Passover is over. Well, it’s not over until tomorrow night, but for all intents and purposes, it’s over for me. Tonight, we’re having beans and hot dogs, a hugely popular meal that doesn’t involve any bread on a non-Passover day. We survived Easter too – it’s not a great holiday for me. Not because of any negative associations, but just because it’s feels extraneous, if that makes sense. Like it’s enough already with all the spring celebrations, can’t we just chill out for a day and relax?
Jessie kept kosher for Passover the whole week, with the exception of yesterday. She asked for some cupcakes and stuffing at my mother’s house, and we discussed it and decided that it was okay to not keep kosher for Passover at Grammy’s house for Easter, because we were celebrating Easter the way that Grammy celebrated it, and that was okay. Judgement free – that’s me. What happens at Grammy’s, stays at Grammy’s. Sam did pretty well, in terms of keeping kosher for Passover. It doesn’t come as easily to him – but that’s an age thing, I think, more than anything else, and I don’t want to have him resent Passover because of the dietary restrictions, so I’m easing up on it for him. Julie and I have been munching bagels since Saturday, so we gave up pretty early on in the process.
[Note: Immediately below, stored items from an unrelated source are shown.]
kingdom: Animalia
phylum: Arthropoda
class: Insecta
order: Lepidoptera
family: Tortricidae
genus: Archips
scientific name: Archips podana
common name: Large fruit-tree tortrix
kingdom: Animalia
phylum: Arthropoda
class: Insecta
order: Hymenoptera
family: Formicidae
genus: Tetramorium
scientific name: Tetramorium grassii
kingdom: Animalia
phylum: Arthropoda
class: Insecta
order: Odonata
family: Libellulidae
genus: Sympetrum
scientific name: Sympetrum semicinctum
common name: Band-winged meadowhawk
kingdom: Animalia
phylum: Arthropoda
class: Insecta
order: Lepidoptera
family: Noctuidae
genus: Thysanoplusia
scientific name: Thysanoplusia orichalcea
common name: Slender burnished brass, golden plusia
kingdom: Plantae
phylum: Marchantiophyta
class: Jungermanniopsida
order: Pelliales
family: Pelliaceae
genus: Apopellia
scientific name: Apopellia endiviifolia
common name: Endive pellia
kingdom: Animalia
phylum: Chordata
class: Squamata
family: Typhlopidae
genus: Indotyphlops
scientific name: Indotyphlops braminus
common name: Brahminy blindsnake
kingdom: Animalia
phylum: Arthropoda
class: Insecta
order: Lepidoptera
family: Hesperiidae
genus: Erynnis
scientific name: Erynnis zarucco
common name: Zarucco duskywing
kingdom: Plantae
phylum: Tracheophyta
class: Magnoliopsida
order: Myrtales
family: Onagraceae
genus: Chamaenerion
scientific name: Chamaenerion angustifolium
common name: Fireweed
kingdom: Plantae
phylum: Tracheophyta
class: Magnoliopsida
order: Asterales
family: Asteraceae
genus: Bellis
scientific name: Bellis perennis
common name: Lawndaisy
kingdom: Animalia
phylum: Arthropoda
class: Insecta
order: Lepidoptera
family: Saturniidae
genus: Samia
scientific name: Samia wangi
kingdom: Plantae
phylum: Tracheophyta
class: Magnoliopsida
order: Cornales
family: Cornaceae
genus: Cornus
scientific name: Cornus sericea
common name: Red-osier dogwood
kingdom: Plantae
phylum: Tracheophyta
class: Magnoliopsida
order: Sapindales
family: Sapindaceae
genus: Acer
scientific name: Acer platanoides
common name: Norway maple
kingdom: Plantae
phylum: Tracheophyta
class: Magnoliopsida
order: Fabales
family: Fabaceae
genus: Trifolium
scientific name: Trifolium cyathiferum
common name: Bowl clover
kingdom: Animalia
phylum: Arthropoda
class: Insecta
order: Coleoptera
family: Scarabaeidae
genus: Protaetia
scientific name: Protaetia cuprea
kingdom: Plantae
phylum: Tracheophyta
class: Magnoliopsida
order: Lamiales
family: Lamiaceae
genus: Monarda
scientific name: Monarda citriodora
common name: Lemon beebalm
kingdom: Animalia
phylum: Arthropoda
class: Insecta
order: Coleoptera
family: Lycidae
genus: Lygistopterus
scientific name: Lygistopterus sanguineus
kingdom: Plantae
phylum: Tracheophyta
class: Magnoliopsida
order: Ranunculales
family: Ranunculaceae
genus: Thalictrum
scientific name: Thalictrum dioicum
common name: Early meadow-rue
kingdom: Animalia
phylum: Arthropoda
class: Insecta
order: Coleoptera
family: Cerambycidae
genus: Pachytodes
Rough morning today – Sam was flat out furious that he had to go back to school, and expressed himself rather loudly. But I’m approaching his temper tantrums with a new attitude, which is that he doesn’t get a pass to lose his little mind screaming with rage and frustration. Part of my hesitation to punish him for getting so upset was that it was motivated by anxiety or nerves on his part. Because separation is so hard for him, it seemed ridiculous and overly harsh to compound it by punishing him for getting upset. But it’s not helping him – it’s just teaching him that temper tantrums are a handy tool to get out of doing stuff you don’t want to do. He can and will control himself, he just needs to know that there are negative consequences to temper tantrums. Said negative consequences being loss of the DSI. And once he realized that I was serious, and he was going to school regardless, he pulled it together and went happily enough. So I feel vindicated, and actually a lot more relaxed. Because he kissed me goodbye and bounced out the car door like a perfectly content six year old boy.
Busy day planned, with errands all over the place, and I’m really behind in my writing. Not just this blog post (which doesn’t feel all that well-written, I apologize to anyone who’s reading it) but also my book proposal. I’m supposed to have several partial chapters to attach to the proposal and start researching editors and agents and publishers, and I spent most of last week in a matzah induced haze, careening from Seder to Seder to party to egg decorating to Easter shopping… so today is my catch-up day for everything. Laundry, dishes, reading, writing and a thousand errands. I’m brewing another pot of coffee, and hoping for the best.